= REQUIREMENT =
Reproduce without any change everything in the listing from the line containing "collector number: 733" down to the line containing "state / province: Saramacca", including both of those lines.

= DATA LINES =

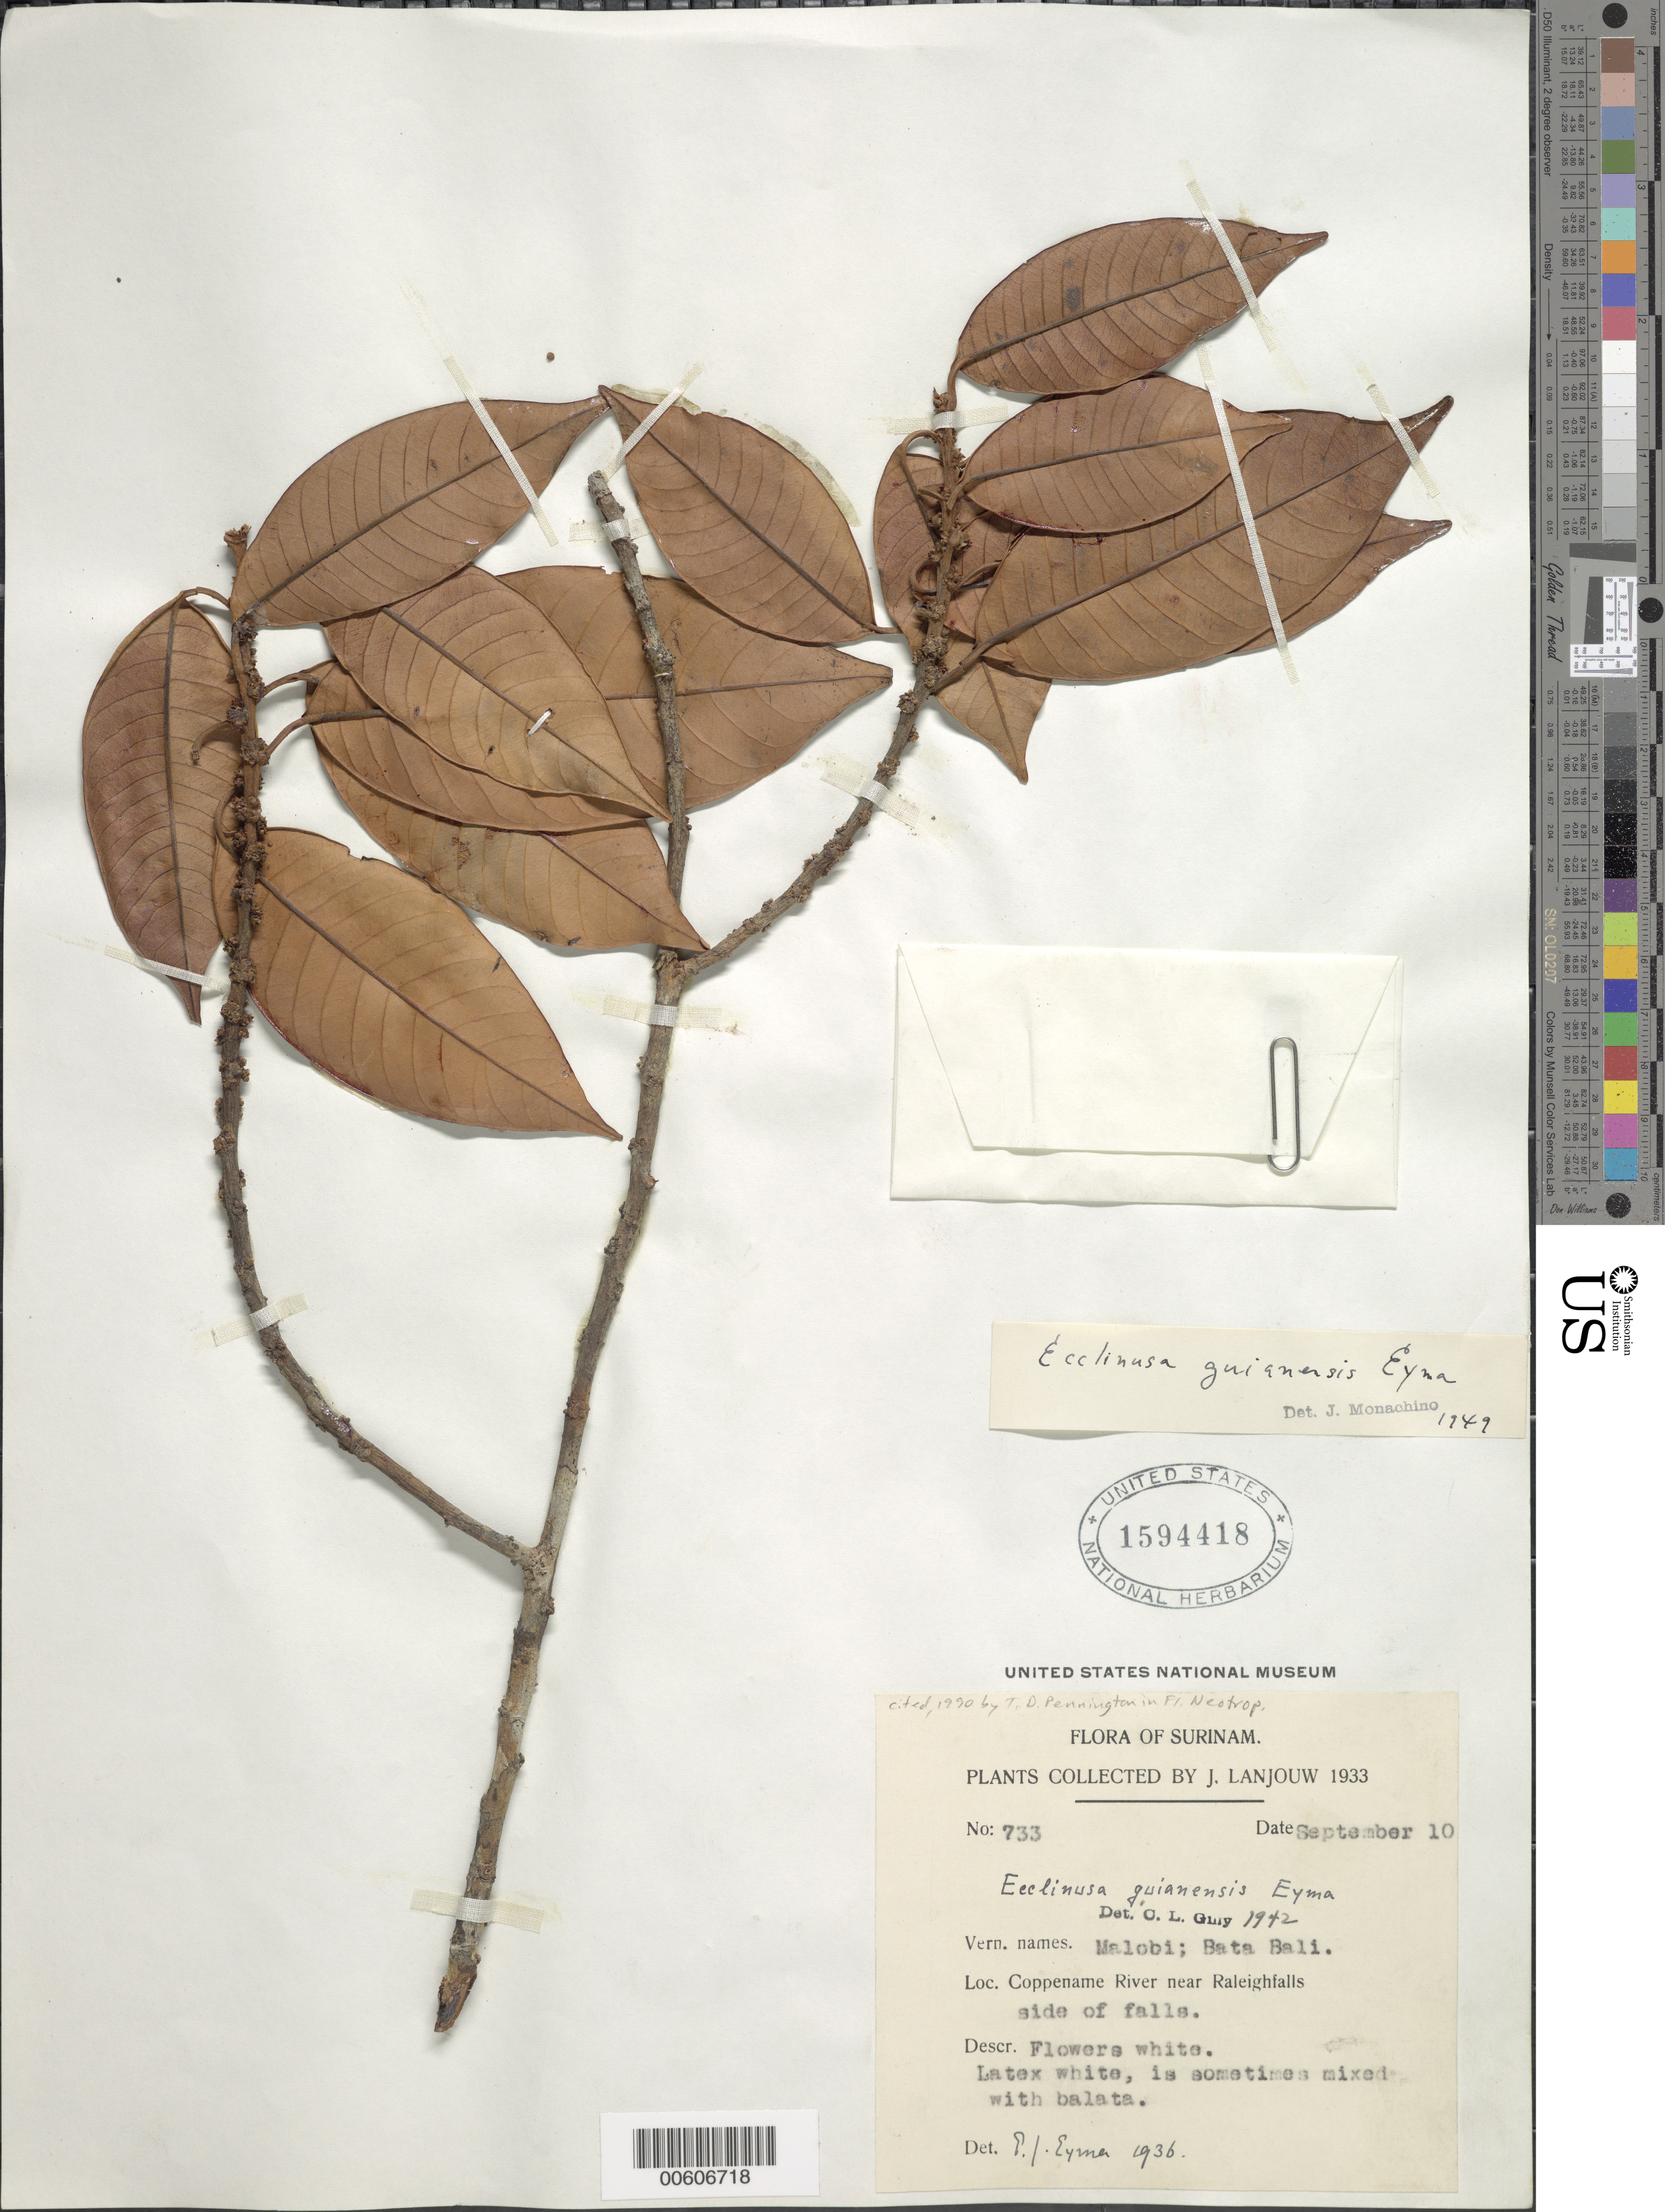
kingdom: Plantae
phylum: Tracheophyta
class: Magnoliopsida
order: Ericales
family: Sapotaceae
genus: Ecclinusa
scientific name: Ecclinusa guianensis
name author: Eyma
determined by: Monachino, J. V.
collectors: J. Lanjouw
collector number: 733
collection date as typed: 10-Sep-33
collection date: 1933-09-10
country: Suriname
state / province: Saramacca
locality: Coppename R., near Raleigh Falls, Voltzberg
...
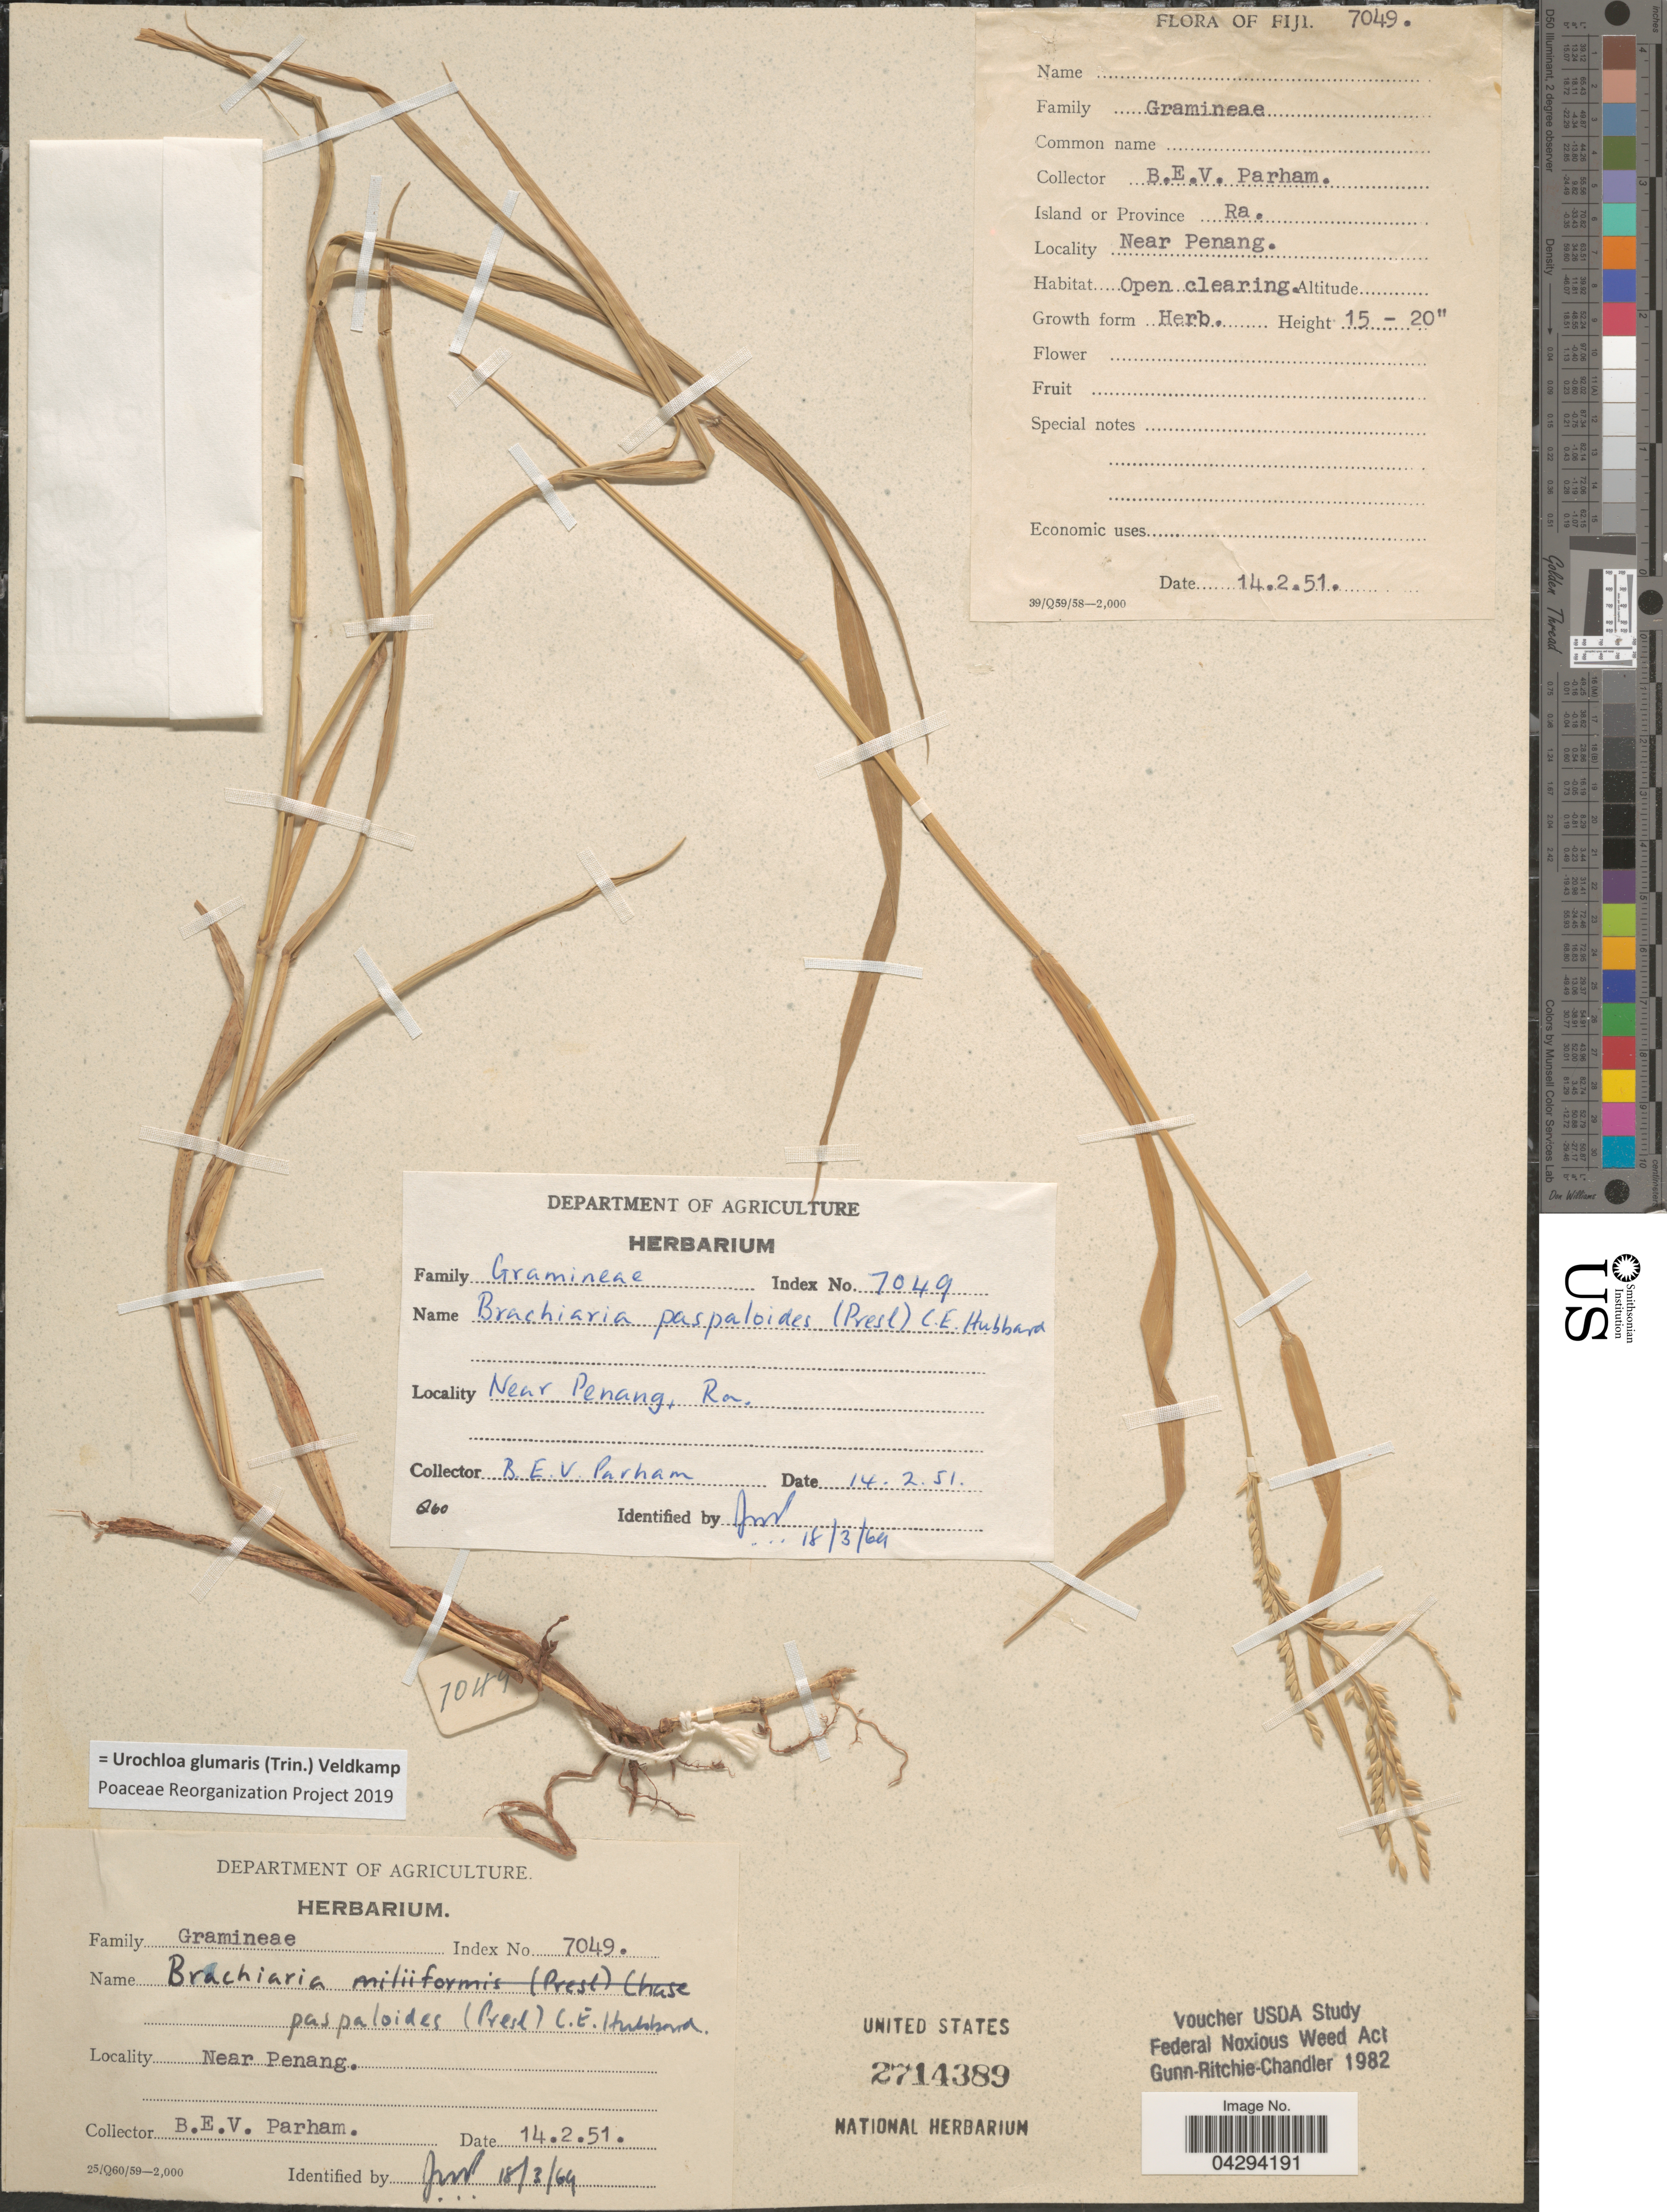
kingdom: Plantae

= CORRECT RESULT =
collector number: 733
collection date as typed: 10-Sep-33
collection date: 1933-09-10
country: Suriname
state / province: Saramacca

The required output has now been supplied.